▶ _页面摘录_:
○ ○ ○ ○ ○ ○ ○
下面来看看Golang的map是怎么查找的,我们知道 Go 的一个坑点就是字典不管找没找到,
都有返回,默认返回value对应类型的 zero object
。所以要用类似 a, ok := m["hello"]
的形式,然后判断 ok
。麻烦。
// mapaccess1 returns a pointer to h[key]. Never returns nil, instead
// it will return a reference to the zero object for the value type if
// the key is not in the map.
// NOTE: The returned pointer may keep the whole map live, so don't
// hold onto it for very long.
func mapaccess1(t *maptype, h *hmap, key unsafe.Pointer) unsafe.Pointer {
if raceenabled && h != nil {
callerpc := getcallerpc(unsafe.Pointer(&t))
pc := funcPC(mapaccess1)
racereadpc(unsafe.Pointer(h), callerpc, pc)
raceReadObjectPC(t.key, key, callerpc, pc)
}
if msanenabled && h != nil {
msanread(key, t.key.size)
}
// 如果h里面啥也没有的话,直接返回
if h == nil || h.count == 0 {
return unsafe.Pointer(&zeroVal[0])
}
// 原来上面结构体里flags是用来做读写状态标识的
if h.flags&hashWriting != 0 {
throw("concurrent map read and map write")
○ ○ ○ ○ ○ ○ ○
▶ _记录信息_:

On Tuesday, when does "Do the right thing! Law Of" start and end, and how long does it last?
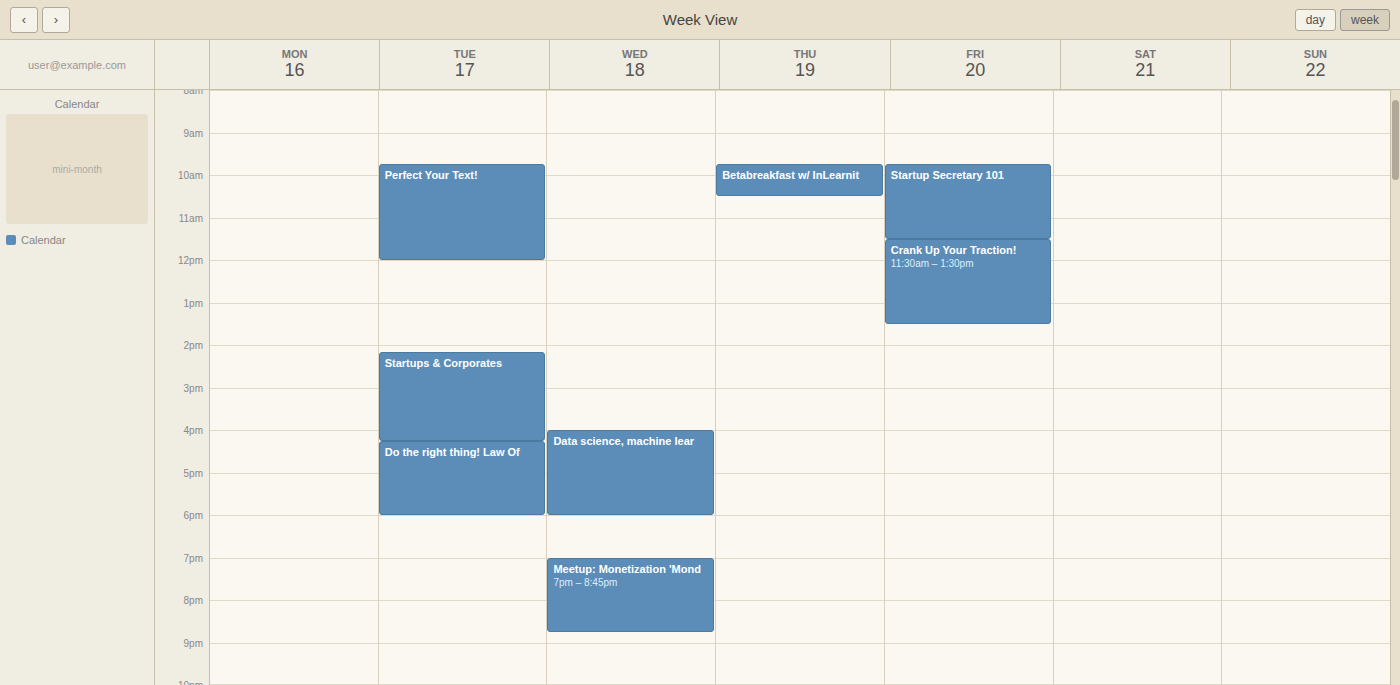
4:15 PM to 6:00 PM, 1 hour 45 minutes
○ ○ ○ ○ ○ ○ ○
▶ _任务列表_:
a - 根据上面的页面摘录，列出 mapaccess1 函数体内被调用的全部函数名。unsafe.Pointer 类型转换不算在内。
b - 根据上面的页面摘录，回答下列问题：
(i) 字典里找不到键时，默认返回什么？
(ii) 中文注释说结构体里的 flags 用来做什么？
(iii) h.flags&hashWriting 不等于 0 时，throw 收到的字符串是什么？

▶ _练习答案_:
a -
getcallerpc
funcPC
racereadpc
raceReadObjectPC
msanread
throw

b -
(i) value 对应类型的 zero object
(ii) 做读写状态标识
(iii) "concurrent map read and map write"